[Opening Information provided section]

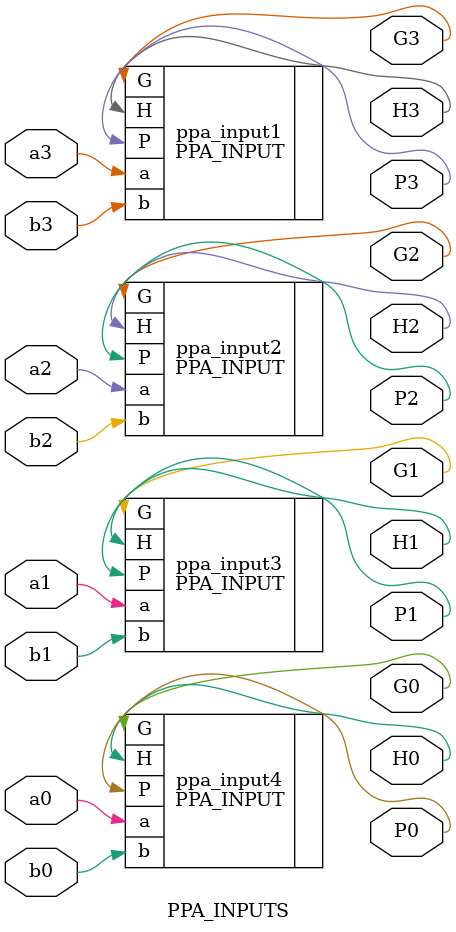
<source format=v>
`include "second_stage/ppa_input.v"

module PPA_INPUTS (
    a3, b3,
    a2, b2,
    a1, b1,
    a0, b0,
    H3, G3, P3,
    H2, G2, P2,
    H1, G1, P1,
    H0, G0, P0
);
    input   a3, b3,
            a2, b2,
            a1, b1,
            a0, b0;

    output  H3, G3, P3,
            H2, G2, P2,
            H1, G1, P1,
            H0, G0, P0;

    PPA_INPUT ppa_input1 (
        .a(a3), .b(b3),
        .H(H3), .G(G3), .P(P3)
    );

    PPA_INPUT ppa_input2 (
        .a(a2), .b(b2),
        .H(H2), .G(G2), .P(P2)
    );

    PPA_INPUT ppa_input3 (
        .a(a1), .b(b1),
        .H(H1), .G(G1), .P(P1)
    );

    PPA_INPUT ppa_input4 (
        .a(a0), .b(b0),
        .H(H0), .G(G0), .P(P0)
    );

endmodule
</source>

[Closing Information provided section]
[Opening Information provided section]

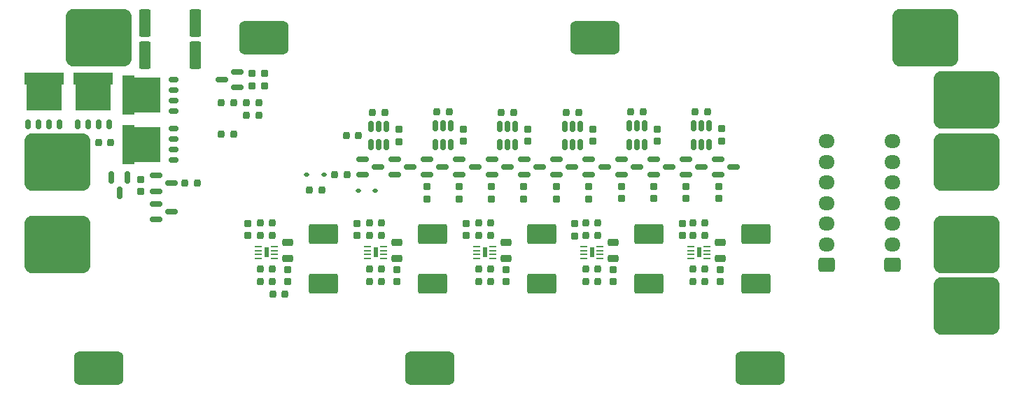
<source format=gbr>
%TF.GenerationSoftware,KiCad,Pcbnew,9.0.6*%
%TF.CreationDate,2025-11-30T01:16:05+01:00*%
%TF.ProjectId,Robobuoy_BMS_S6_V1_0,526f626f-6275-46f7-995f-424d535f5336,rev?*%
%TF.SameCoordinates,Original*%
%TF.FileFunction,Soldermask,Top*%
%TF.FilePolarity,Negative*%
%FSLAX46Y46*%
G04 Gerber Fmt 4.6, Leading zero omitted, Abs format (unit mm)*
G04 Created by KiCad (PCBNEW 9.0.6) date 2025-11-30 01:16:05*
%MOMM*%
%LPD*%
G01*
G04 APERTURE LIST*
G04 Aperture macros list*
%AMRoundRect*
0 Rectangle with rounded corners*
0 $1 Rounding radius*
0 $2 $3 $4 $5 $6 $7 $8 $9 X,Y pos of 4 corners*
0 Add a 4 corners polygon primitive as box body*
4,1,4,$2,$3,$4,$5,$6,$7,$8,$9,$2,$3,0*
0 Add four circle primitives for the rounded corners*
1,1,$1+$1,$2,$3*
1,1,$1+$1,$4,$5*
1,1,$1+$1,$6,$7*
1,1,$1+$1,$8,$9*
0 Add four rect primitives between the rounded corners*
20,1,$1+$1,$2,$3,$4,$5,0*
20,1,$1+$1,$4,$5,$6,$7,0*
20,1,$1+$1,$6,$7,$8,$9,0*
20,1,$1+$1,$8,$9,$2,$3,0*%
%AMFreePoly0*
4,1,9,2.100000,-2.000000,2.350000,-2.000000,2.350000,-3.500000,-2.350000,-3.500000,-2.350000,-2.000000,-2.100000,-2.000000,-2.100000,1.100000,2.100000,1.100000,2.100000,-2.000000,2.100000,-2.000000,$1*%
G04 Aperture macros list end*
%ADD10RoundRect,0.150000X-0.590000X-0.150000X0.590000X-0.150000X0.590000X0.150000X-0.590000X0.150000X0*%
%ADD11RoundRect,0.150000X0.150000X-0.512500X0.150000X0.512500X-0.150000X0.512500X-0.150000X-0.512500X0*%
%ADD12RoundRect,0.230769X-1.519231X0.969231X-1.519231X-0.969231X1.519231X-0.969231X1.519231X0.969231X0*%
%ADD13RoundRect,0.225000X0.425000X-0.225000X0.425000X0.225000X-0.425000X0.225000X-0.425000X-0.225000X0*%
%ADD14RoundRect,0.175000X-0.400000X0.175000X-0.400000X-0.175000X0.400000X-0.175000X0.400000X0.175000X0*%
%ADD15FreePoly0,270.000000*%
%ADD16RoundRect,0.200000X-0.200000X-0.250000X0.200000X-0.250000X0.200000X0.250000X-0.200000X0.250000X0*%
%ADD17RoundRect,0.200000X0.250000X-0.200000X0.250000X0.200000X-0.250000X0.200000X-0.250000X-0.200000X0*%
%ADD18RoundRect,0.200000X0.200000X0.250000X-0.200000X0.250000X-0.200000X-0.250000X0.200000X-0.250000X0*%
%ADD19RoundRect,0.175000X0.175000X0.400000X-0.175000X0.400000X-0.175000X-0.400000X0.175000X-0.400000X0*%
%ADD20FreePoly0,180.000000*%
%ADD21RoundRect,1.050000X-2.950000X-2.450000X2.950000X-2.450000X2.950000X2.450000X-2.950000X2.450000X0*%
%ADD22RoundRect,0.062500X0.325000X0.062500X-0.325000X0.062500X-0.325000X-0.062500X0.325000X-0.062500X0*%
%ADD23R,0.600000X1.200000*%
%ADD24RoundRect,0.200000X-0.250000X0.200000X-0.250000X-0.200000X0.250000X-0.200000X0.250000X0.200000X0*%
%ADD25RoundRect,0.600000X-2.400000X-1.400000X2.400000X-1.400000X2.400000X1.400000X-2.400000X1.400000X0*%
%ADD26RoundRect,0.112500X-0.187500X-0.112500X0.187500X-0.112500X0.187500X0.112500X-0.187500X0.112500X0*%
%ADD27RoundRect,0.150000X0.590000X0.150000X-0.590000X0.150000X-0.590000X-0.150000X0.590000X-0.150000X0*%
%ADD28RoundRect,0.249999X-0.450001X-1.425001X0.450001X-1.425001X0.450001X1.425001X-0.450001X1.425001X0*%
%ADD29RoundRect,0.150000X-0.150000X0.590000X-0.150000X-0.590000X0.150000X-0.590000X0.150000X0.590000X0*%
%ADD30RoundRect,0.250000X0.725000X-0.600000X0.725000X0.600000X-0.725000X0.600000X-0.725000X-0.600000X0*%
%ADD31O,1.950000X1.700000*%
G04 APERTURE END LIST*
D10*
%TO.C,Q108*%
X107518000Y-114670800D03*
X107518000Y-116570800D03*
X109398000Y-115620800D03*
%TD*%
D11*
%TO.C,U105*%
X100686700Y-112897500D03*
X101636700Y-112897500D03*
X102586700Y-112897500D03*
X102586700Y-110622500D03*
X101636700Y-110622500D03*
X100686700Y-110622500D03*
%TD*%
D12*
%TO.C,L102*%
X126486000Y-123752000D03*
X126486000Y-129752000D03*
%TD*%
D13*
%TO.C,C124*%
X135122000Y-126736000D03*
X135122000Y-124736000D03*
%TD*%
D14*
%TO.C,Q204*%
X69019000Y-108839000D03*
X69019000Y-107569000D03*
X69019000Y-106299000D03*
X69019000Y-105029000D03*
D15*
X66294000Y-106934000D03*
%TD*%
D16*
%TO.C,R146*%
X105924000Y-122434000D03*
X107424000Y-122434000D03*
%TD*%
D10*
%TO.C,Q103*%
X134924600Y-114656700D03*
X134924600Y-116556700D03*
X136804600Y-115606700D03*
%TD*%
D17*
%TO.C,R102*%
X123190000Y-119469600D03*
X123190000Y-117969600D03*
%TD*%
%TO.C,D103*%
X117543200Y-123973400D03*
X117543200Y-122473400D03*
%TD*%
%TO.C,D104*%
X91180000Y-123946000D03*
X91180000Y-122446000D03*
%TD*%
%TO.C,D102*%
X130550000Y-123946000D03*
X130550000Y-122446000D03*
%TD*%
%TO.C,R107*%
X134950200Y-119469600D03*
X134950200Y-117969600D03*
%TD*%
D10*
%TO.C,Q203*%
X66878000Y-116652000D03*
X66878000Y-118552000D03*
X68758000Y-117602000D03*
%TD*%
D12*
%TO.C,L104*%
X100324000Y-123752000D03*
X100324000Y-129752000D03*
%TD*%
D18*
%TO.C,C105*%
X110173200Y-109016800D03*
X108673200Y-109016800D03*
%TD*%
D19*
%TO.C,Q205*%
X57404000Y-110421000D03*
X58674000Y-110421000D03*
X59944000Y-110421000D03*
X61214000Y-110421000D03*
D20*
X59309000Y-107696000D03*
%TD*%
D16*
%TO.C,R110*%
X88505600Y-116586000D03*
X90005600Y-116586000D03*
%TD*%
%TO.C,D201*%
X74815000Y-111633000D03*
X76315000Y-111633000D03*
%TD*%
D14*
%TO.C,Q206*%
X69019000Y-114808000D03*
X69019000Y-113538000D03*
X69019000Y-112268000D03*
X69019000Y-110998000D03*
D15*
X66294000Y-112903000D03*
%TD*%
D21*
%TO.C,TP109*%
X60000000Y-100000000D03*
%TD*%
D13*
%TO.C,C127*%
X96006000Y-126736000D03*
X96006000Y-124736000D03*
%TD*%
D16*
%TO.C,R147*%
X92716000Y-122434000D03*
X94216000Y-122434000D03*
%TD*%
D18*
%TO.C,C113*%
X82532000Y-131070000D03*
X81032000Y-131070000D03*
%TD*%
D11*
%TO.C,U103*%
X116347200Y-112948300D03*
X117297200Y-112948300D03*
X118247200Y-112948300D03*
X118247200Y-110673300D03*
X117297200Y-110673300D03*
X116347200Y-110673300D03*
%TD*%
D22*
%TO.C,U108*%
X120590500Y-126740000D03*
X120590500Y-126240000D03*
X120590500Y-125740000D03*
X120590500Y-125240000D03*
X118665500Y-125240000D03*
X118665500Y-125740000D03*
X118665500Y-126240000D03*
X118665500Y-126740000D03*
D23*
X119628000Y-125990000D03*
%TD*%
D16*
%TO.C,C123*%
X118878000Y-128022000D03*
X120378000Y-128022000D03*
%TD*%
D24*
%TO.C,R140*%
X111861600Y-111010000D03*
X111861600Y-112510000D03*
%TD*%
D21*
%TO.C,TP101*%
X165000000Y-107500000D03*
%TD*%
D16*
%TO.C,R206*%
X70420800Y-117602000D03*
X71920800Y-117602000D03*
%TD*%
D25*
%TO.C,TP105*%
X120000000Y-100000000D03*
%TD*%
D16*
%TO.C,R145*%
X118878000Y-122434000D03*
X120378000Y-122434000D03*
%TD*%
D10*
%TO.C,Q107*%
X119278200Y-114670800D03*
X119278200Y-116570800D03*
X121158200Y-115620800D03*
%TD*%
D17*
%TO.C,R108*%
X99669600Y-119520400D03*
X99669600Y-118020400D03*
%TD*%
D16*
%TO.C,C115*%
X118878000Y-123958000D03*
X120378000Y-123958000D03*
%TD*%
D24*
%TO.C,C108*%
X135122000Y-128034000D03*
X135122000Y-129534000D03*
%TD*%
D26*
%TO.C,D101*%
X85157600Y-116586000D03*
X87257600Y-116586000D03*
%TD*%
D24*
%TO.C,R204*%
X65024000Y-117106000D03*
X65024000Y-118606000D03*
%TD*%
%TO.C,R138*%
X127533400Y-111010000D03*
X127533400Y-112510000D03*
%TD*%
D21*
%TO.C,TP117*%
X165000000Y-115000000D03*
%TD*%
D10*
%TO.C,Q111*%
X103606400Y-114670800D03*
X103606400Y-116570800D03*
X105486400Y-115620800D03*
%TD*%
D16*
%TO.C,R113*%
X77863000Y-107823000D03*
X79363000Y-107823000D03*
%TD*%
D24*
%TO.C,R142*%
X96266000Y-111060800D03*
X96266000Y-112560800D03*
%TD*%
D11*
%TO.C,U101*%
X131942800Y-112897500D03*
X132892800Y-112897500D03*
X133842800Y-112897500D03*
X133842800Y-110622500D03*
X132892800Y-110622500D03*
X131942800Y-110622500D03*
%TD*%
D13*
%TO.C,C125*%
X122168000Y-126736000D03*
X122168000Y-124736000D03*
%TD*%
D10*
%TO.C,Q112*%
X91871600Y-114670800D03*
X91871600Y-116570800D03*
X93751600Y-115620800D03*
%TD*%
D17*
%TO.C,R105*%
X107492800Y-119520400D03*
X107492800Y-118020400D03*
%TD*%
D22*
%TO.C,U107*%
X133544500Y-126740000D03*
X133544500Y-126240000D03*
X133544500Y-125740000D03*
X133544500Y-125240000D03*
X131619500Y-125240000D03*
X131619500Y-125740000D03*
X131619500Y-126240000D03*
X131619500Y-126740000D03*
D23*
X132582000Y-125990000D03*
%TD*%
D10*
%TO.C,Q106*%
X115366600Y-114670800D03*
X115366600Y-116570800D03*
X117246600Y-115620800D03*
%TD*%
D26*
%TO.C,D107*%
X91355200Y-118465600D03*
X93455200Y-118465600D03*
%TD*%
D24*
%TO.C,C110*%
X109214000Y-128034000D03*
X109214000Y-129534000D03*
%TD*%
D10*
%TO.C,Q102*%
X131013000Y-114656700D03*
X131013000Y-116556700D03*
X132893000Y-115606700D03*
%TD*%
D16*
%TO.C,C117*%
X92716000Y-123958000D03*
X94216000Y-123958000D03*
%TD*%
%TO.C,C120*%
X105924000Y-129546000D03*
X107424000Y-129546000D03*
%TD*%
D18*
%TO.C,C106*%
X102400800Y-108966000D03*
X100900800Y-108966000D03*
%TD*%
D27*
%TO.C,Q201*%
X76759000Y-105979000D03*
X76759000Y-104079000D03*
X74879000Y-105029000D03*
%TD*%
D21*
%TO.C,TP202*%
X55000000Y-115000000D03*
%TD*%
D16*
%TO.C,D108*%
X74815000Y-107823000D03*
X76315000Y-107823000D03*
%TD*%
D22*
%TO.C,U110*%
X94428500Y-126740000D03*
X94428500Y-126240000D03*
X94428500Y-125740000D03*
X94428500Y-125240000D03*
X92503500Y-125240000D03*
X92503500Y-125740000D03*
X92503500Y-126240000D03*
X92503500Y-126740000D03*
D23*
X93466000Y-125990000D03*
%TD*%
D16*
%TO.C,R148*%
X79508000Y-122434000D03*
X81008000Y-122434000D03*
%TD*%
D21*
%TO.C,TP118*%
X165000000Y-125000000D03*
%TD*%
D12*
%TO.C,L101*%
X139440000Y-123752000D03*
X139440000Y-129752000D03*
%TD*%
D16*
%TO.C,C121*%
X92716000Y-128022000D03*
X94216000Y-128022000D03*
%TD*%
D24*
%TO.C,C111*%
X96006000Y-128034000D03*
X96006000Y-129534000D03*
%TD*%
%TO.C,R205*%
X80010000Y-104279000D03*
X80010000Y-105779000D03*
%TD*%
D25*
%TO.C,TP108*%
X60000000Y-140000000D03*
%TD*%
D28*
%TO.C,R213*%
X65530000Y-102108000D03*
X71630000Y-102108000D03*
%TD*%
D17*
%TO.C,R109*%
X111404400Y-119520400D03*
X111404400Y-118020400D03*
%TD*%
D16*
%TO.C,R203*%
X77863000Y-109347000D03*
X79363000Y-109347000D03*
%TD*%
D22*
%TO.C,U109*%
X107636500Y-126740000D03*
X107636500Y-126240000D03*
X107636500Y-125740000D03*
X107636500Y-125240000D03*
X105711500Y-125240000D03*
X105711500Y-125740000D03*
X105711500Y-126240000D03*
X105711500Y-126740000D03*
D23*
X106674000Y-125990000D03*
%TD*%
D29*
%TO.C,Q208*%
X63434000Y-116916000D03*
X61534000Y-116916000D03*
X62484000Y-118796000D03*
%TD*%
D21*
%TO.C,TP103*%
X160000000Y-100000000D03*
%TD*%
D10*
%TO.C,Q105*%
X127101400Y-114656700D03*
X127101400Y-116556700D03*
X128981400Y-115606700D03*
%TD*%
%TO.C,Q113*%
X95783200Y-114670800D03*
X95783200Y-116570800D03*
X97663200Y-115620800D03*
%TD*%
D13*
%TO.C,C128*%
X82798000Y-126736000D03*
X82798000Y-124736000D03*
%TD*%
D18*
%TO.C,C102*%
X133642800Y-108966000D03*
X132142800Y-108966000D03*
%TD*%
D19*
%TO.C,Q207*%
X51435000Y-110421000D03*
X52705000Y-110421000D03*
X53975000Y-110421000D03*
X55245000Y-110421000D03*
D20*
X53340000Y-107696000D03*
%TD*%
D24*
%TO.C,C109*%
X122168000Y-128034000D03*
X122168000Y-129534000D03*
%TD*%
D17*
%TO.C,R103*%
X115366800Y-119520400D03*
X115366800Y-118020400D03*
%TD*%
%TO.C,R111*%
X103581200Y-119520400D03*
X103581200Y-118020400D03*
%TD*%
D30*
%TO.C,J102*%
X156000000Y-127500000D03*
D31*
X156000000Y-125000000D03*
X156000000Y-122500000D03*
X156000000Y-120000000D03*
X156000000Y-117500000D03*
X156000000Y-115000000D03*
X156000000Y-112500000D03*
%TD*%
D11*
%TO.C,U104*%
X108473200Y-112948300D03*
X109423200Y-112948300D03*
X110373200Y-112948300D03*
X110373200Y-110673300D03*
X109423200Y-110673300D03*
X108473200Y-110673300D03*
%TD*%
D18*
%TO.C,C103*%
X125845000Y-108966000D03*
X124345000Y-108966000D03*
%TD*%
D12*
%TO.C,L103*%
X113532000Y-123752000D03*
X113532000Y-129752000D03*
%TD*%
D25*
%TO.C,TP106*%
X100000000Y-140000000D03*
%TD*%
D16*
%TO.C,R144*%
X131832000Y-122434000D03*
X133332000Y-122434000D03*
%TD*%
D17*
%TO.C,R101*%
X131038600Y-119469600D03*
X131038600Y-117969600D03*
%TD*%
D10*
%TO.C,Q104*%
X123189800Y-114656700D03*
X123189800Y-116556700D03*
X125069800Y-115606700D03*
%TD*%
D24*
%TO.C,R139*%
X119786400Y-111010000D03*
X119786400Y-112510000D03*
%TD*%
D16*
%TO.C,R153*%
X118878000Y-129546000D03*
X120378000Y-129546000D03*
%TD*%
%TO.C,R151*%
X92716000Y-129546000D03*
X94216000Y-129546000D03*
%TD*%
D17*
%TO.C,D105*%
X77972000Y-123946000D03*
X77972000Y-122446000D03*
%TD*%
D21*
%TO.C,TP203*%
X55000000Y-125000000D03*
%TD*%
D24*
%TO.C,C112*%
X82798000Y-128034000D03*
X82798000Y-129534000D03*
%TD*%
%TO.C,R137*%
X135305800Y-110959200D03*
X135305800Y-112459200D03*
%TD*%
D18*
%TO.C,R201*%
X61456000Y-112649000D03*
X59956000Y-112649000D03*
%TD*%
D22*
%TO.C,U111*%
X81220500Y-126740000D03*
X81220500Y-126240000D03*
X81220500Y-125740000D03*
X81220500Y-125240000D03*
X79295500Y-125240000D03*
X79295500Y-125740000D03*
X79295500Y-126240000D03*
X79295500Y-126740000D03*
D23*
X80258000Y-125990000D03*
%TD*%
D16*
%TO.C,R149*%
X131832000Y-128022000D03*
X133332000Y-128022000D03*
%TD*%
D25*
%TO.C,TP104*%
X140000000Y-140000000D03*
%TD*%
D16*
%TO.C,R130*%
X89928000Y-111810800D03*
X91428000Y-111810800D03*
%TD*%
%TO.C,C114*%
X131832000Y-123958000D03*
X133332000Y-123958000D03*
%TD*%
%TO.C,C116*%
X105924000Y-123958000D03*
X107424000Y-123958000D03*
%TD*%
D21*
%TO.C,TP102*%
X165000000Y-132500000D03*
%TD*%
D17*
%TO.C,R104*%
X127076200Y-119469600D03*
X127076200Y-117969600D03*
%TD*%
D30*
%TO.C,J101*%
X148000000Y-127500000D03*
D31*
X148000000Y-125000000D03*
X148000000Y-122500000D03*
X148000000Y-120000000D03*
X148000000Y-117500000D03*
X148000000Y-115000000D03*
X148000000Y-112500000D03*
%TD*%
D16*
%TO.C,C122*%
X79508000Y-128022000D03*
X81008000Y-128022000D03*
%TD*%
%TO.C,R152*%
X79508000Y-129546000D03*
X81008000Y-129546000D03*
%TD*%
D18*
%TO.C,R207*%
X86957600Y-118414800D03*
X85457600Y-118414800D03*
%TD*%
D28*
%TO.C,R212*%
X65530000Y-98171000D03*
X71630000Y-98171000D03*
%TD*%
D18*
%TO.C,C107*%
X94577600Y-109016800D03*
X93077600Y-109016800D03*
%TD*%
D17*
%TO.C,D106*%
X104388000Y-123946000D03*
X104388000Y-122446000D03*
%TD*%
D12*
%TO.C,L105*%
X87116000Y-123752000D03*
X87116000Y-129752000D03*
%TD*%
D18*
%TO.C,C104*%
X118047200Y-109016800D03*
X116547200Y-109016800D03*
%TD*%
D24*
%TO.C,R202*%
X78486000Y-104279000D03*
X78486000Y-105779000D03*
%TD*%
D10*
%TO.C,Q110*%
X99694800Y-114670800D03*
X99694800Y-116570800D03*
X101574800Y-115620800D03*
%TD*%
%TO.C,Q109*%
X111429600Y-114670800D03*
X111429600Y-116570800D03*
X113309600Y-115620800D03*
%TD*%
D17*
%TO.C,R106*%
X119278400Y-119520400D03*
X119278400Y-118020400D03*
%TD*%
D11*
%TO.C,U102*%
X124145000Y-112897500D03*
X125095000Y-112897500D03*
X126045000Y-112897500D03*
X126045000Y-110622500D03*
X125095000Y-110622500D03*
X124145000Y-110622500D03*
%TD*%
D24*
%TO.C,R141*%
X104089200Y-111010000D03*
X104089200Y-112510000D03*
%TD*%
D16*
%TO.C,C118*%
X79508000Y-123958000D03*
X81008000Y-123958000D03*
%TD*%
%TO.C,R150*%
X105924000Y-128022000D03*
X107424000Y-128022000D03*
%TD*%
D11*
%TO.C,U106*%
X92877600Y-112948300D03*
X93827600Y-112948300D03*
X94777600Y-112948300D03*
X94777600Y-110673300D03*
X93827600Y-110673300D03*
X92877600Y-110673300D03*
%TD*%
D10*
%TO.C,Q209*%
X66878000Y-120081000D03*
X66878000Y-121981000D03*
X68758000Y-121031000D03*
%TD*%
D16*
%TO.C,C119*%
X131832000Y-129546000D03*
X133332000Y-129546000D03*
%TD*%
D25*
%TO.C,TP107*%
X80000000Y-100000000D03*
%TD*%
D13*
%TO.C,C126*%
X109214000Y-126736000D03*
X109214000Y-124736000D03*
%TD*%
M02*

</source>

[Closing Information provided section]

Those lines above that contain the string "source" should be returned.

> _Expected answer_:
<source format=v>
</source>
<source format=gbr>
</source>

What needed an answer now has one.